Decision-making in the coastal zone using hydrodynamic modelling with a GIS interface

There are many kinds of coastal water quality issues. They arise from various sources of inputs to the coastal zone that are either chronic or accidental. Pollution of seawater mostly results from a) point source and diffuse pollution originated from agricultural, industrial and urban activities, or b) pollution from maritime activities, e.g. waste oil as well as all types of toxic substances being dumped into the sea, including radioactive ones (Kershaw, 1997). Toxic phytoplankton blooms are a new plague. Although they are not the direct result of human behaviour, they are probably linked to human activities, and particularly contaminated ballast water.
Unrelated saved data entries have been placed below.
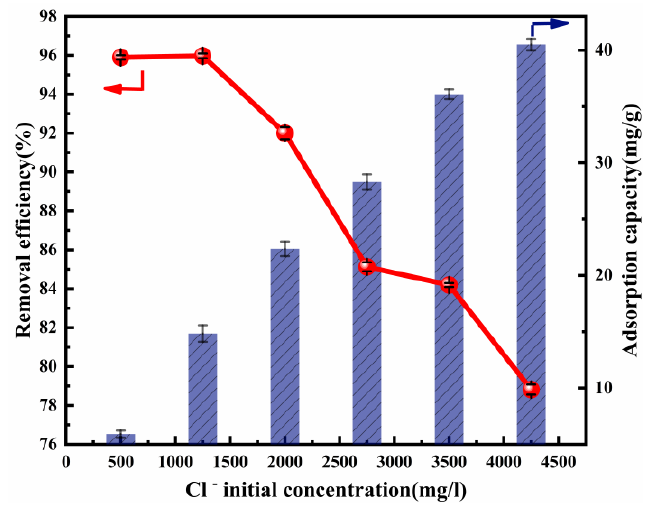
Figure 4. Cl − removal efficiency and adsorption capacity as a function of the Cl − initial concentration (ion ratio Mg: Al = 6:1; adsorbent dose: 2 g; adsorption temperature: 293 K; contact time:13 h).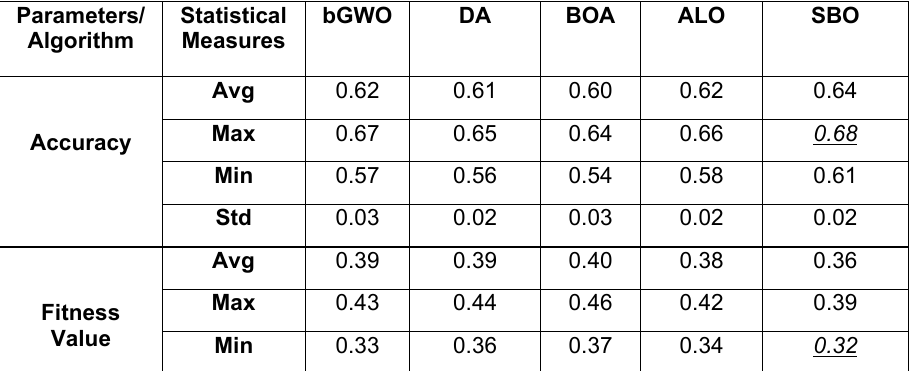
Table 4. Statistical Analysis of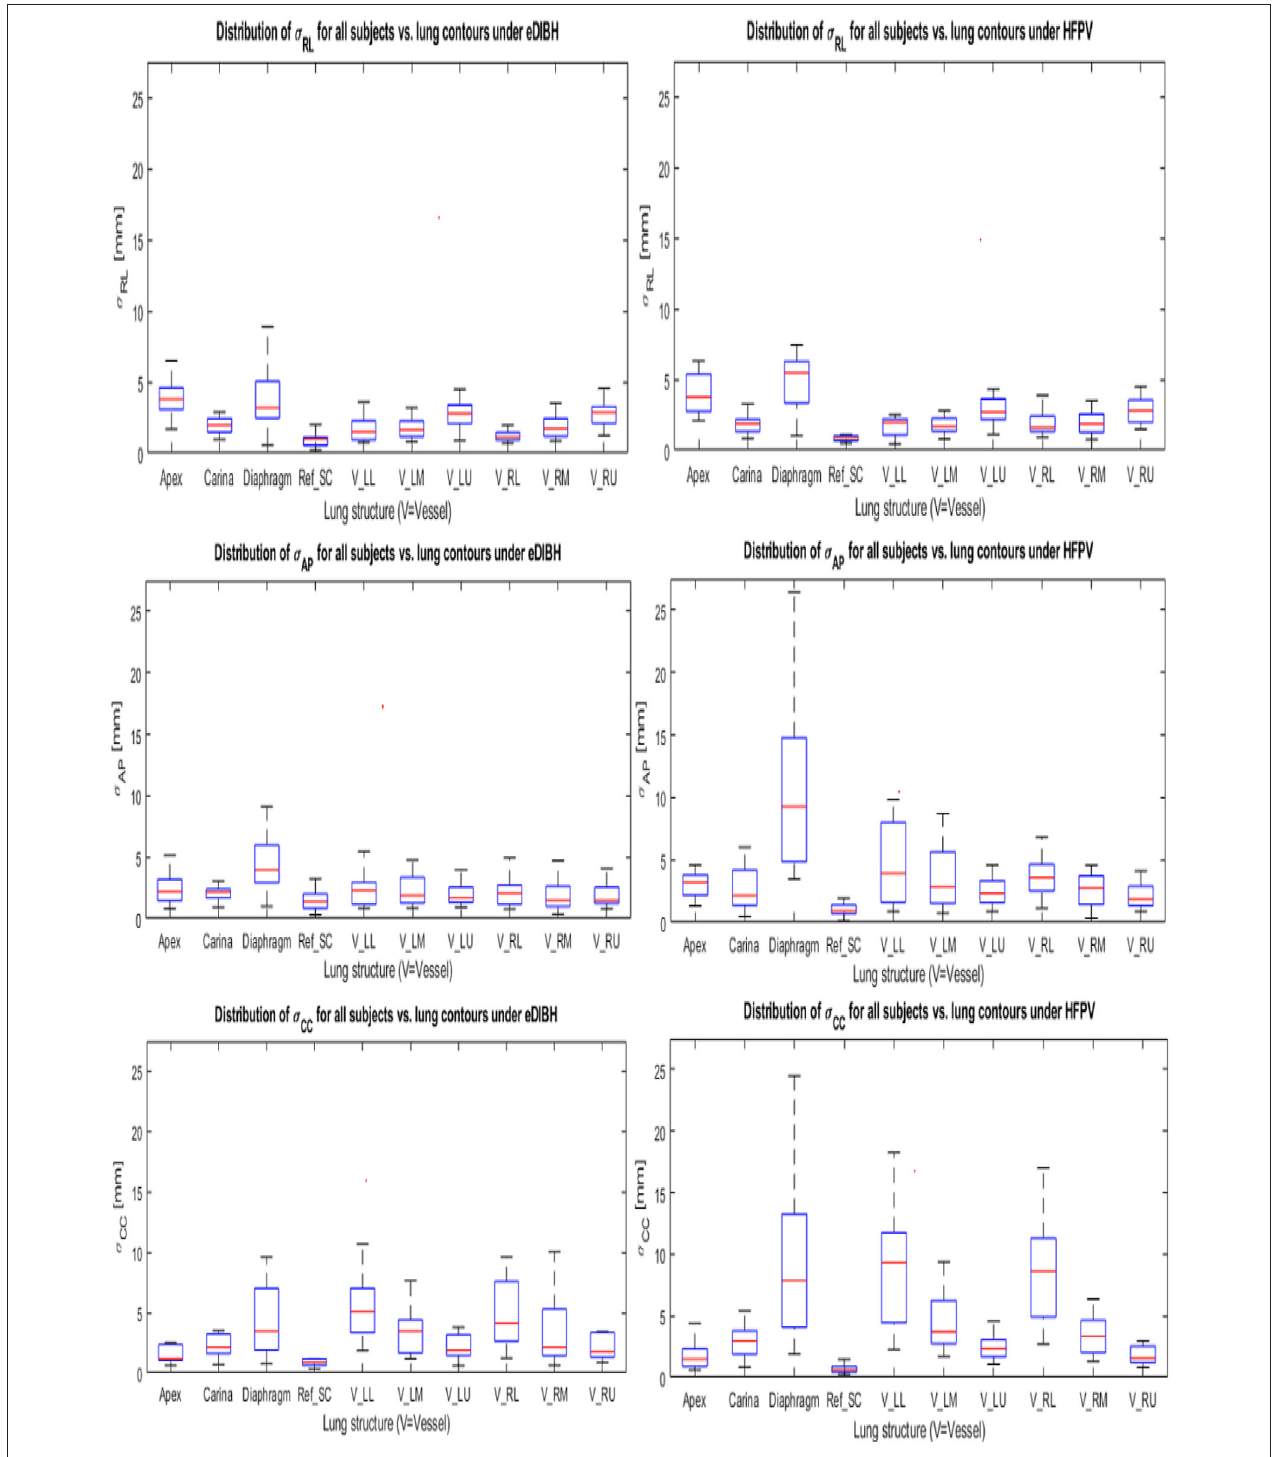
FIGURE 9 | Standard deviations about the mean positions of each LSC-specific cluster in Cartesian coordinates for eDIBH and HFPV (see Section Measuring Intra- and Interfractional Lung Displacements and Figure 3 ). The coordinates are labeled in table notation: RL (top row), AP (middle row), and CC (lower row).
These harmful disruptions have severe effects on shellfish stocks, entailing long production shutdowns. Problems also currently exist with open sewers discharging into places designated for shellfish production or into recreational waters (Boelens et al., 1999). After flooding, there is run-off pollution from agriculture and urban areas and nitrate concentrations and bacterial counts increase remarkably. The increase in nitrate concentrations can lead to dramatic eutrophication, whereas pathogenic bacteria can make aquaculture products hazardous to human health (Lees, 2000). Other activities or phenomena such as dredging, deep water sludge disposal or landfill seepage are concerns for water quality and marine living resources (Sullivan, 2001). While hydrodynamic modelling results and the handling of geo-referenced information are becoming more readily available to coastal management stakeholders within GIS (Geographic Information Systems), there is still a lack of direct interfacing of model results with baseline mapping data (BASIC, 2001). This paper discusses solutions to bridge this gap and illustrates them with two case studies where effective model outputs are being used for improved environmental management and decision-making.